Required work | Reproduce every line of text in the data below without changing a character, and leave the pictures out of your answer.

# # # # #

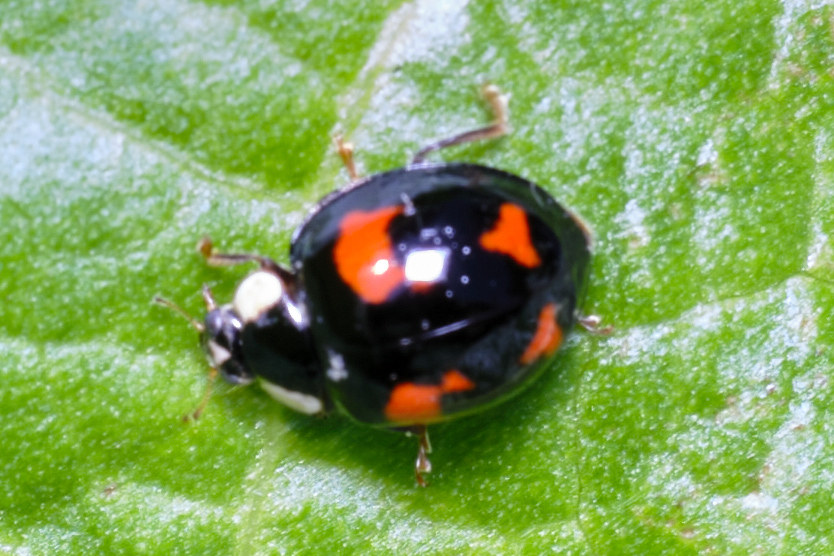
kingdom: Animalia
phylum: Arthropoda
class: Insecta
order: Coleoptera
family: Coccinellidae
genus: Harmonia
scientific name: Harmonia axyridis
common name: Harlequin ladybird
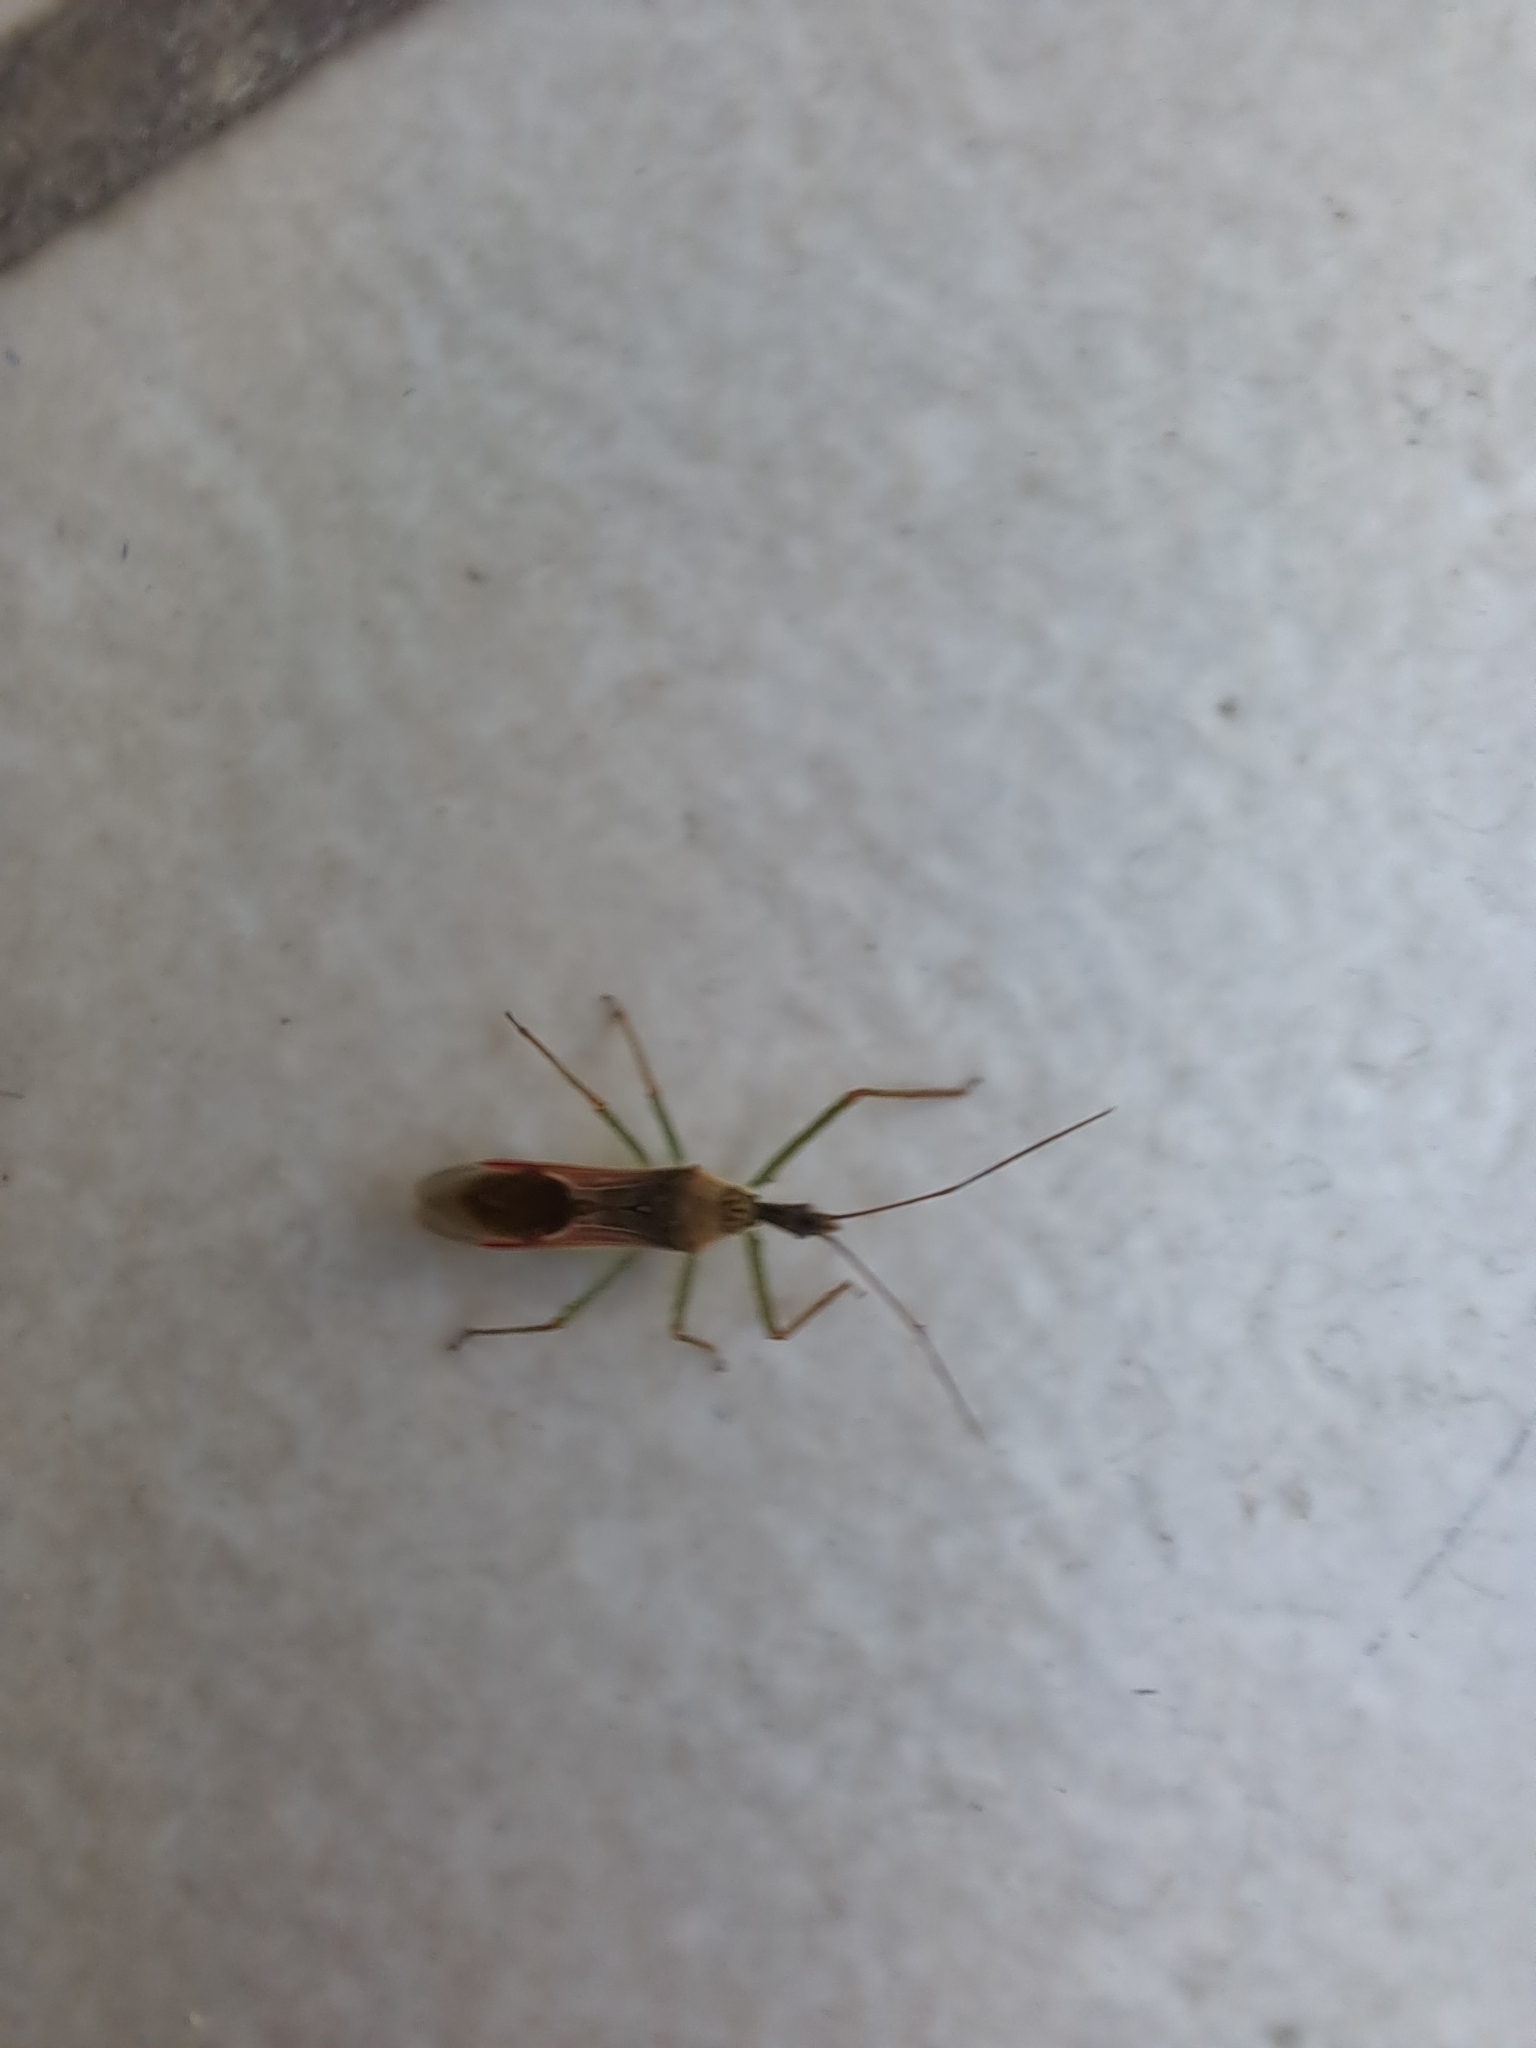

# # # # #

Full answer |
kingdom: Animalia
phylum: Arthropoda
class: Insecta
order: Coleoptera
family: Coccinellidae
genus: Harmonia
scientific name: Harmonia axyridis
common name: Harlequin ladybird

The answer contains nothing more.